• [GIVEN INSTRUCTION]
Copy the stretch of the records from their start through the line containing "Dot at: (188, 283)", keeping every line unchanged. Leave the pictures out of your copy.

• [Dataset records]
▶

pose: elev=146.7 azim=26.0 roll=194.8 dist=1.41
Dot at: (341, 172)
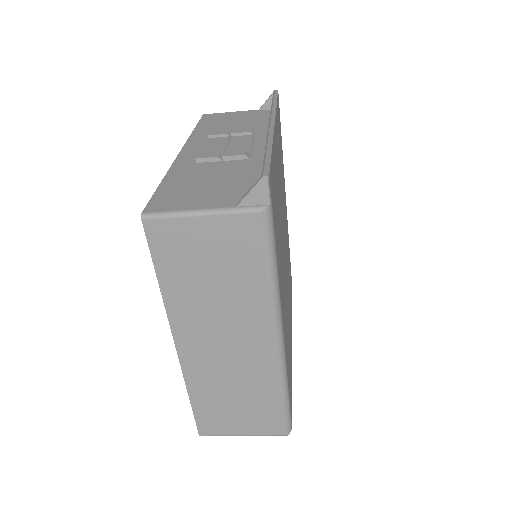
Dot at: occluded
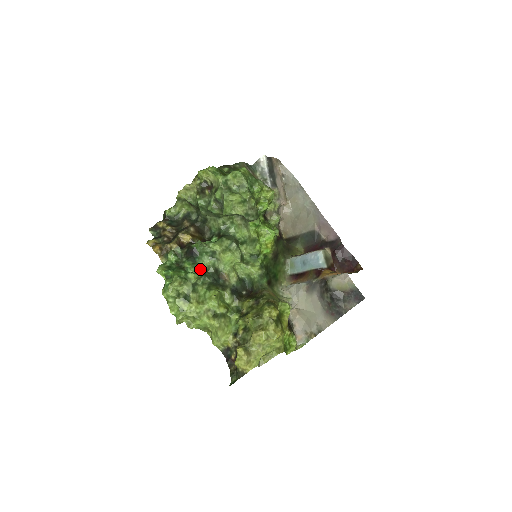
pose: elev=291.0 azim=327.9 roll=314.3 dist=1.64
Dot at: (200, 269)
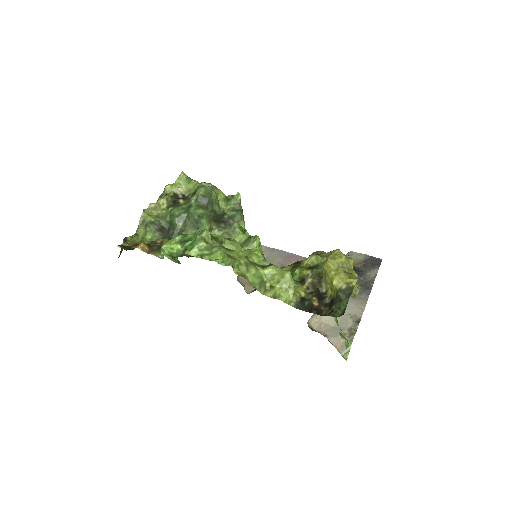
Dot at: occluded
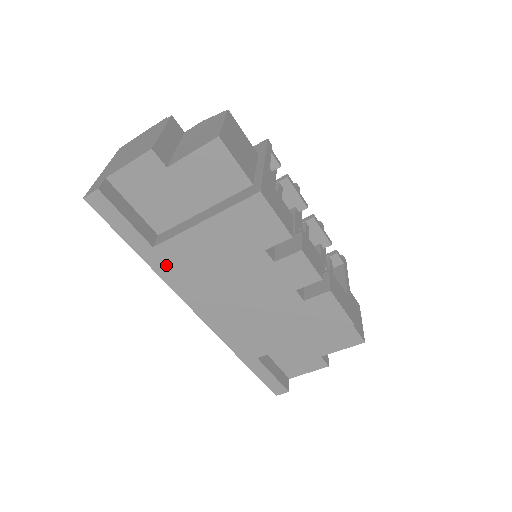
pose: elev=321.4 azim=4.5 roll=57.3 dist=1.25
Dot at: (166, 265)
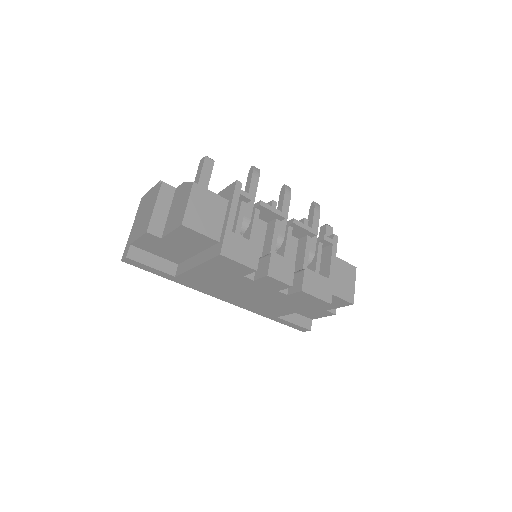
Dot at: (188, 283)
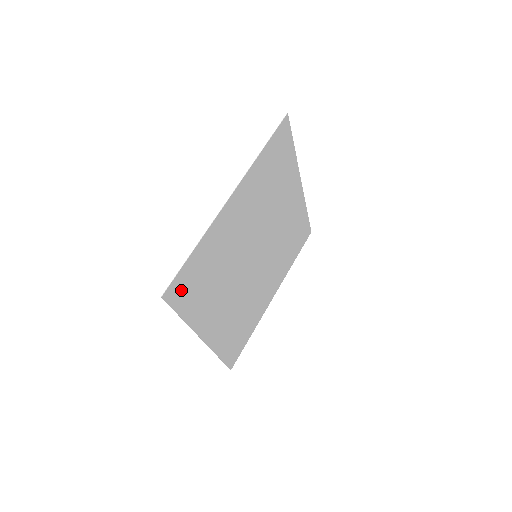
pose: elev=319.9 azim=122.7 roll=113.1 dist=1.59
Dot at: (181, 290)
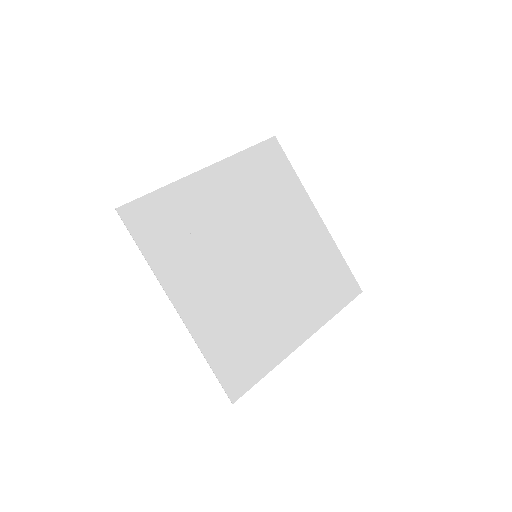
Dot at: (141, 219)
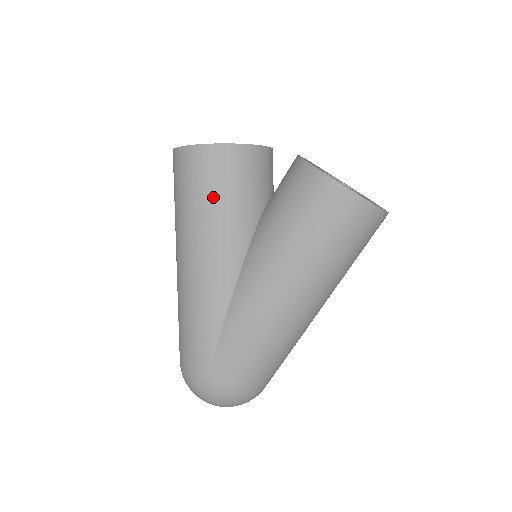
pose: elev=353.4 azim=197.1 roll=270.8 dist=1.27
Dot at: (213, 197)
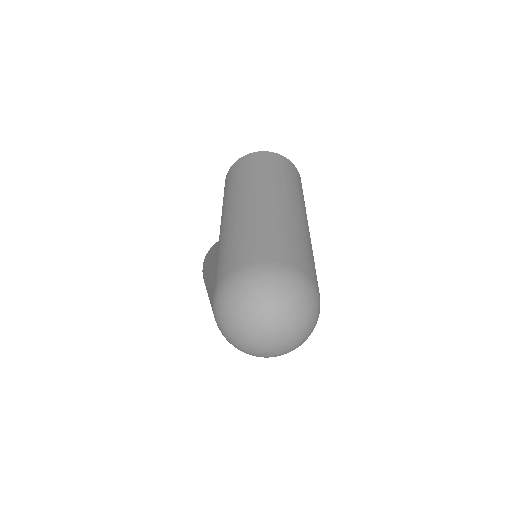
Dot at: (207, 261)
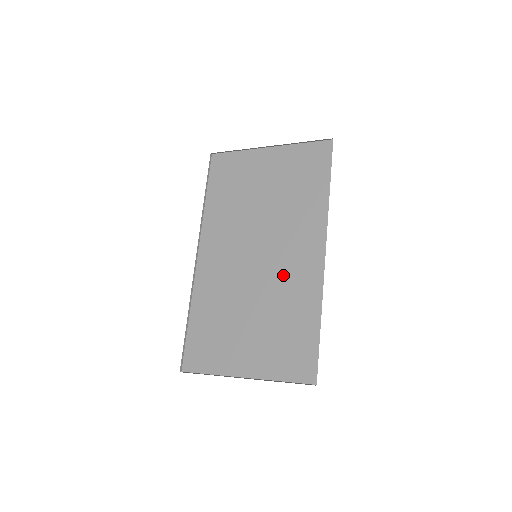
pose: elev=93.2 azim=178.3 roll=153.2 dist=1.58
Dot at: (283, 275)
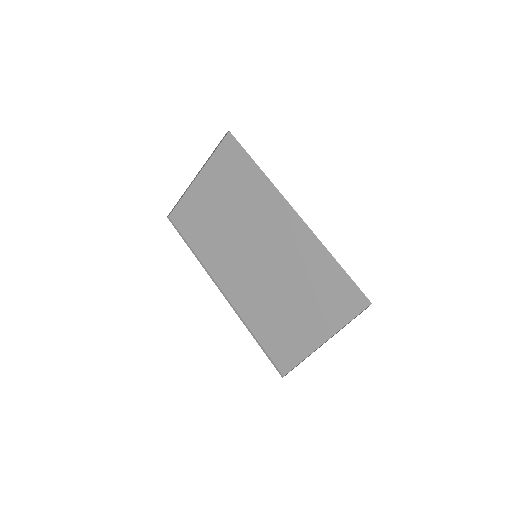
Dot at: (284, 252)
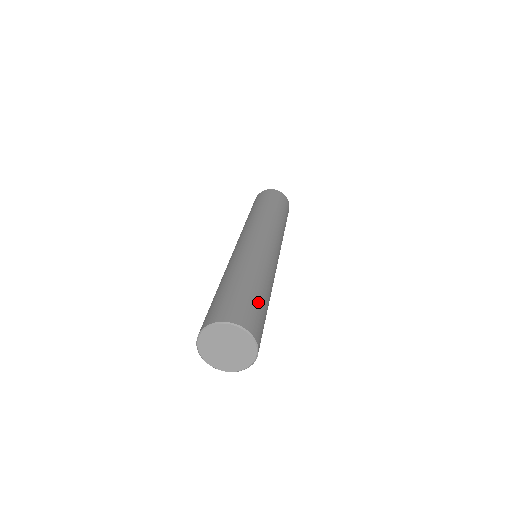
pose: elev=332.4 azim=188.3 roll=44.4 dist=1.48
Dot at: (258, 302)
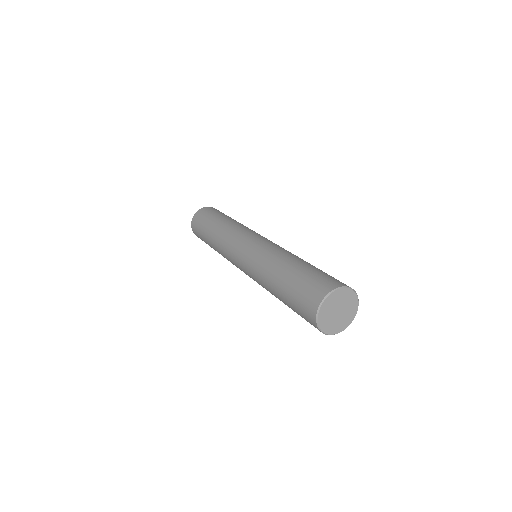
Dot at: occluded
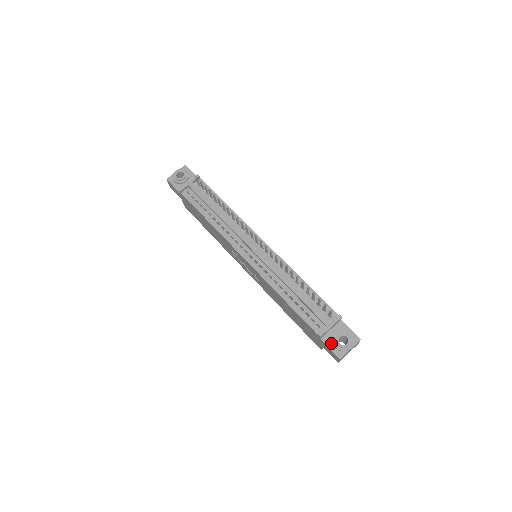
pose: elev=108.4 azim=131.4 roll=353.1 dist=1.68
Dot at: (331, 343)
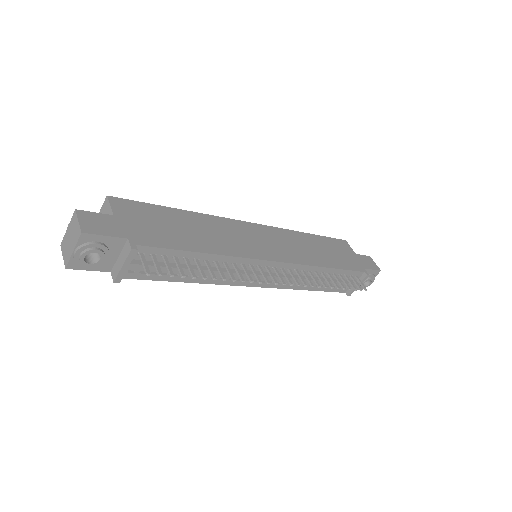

◀

• [CORRECT OUTPUT]
pose: elev=146.7 azim=26.0 roll=194.8 dist=1.41
Dot at: (341, 172)
Dot at: occluded
pose: elev=291.0 azim=327.9 roll=314.3 dist=1.64
Dot at: (200, 269)
Dot at: occluded
pose: elev=321.4 azim=4.5 roll=57.3 dist=1.25
Dot at: (166, 265)
Dot at: (188, 283)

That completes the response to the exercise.